Being Normal: Buying Things We Didn’t Need, With Money we Didn’t Have, to Impress People We Didn’t Even Care About! Part II
Part II: Know Thyself
If you are coming across this post and have not yet read Part I, "Digging the Hole," click here to check that out to set the stage!
All of those purchases, as described in Part I of this series, made us feel good about ourselves, or at least it created that illusion. Each time we made these purchases we felt like we were big people, in some way more important or better off than those around us; it was simply showing off.

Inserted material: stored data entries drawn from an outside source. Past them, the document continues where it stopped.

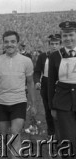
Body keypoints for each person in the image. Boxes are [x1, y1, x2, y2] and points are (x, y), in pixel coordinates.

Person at [0, 30, 37, 159]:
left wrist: (33, 103)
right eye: (6, 42)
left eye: (12, 41)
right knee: (3, 135)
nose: (9, 44)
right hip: (1, 103)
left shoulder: (26, 61)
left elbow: (30, 83)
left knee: (15, 132)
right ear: (3, 44)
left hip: (19, 102)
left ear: (17, 43)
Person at [48, 21, 76, 158]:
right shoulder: (54, 56)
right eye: (65, 36)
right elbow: (50, 84)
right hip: (63, 102)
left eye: (71, 34)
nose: (68, 38)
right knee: (68, 139)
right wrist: (52, 106)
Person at [34, 34, 61, 139]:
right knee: (48, 109)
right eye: (52, 44)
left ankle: (62, 133)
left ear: (60, 44)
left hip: (60, 84)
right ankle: (51, 133)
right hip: (46, 84)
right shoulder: (43, 56)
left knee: (61, 110)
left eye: (56, 44)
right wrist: (37, 81)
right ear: (49, 45)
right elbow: (37, 71)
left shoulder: (63, 56)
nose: (54, 46)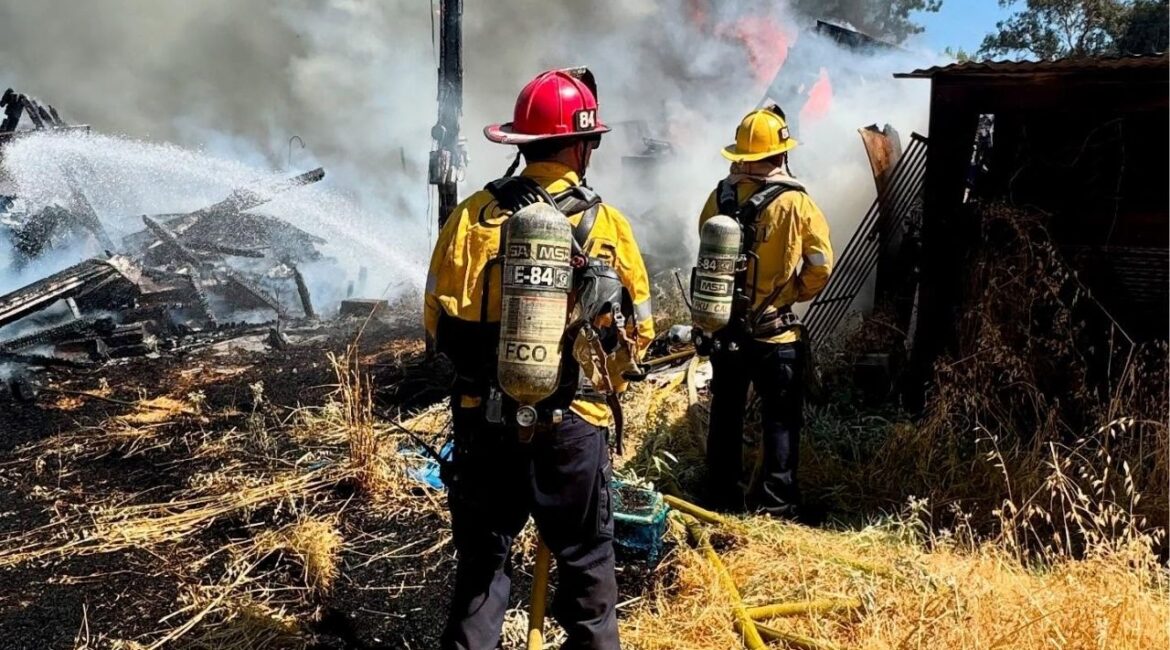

We were making these purchases we simply did not need, with money we absolutely did not have, all to impress people that we not only didn’t care about but would likely never even see again. I had placed more thought into what someone would think of us as we pulled up next to them in our new Camaro than my own family’s well-being. We had literally found the bottom; we had become the Joneses.
We trickled along like this until early 2014. At this point I was serving an unaccompanied tour in Okinawa, Japan and Nelli was back home, a few months into her pregnancy with Sasha. Perhaps it was the impending birth of our first child but this was about the time we really began to focus on our financial status; things were not looking good.
Nelli and I had an impressive income at this time. I share this with you not as a means to brag or boast, rather as a way to point out just how foolish we were. Nelli and I had a combined annual income approaching $160,000, adjusted to reflect benefits and allowances. Despite this large income, when Nelli and I sat down to get an initial snapshot of the catastrophe that was our finances, we were shocked to see that we had amassed approximately $85,000 worth of consumer debt.
Now just to clarify, what I know as debt today is very different from what I knew back then. Today I realize that debt is owing any amount of money to any person. Before this 2014 realization, I only considered credit cards as our debt. I never once considered that our auto loan balances were debt as these were normal… Auto loans were how you got cars; everyone knew this. I never knew just how wrong I could be!
In realizing that I was just shy of $100,000 in debt I felt sick to my stomach. I remember wondering “how the hell did I let this happen?” I was saddened, ashamed, and embarrassed by my ultimate failure in my ability to manage my own household. The worst feeling came when I even began to question how two adults who couldn’t even manage themselves, could raise a child. Nelli and I realized that the only way to change this cycle was to change our behavior, fast!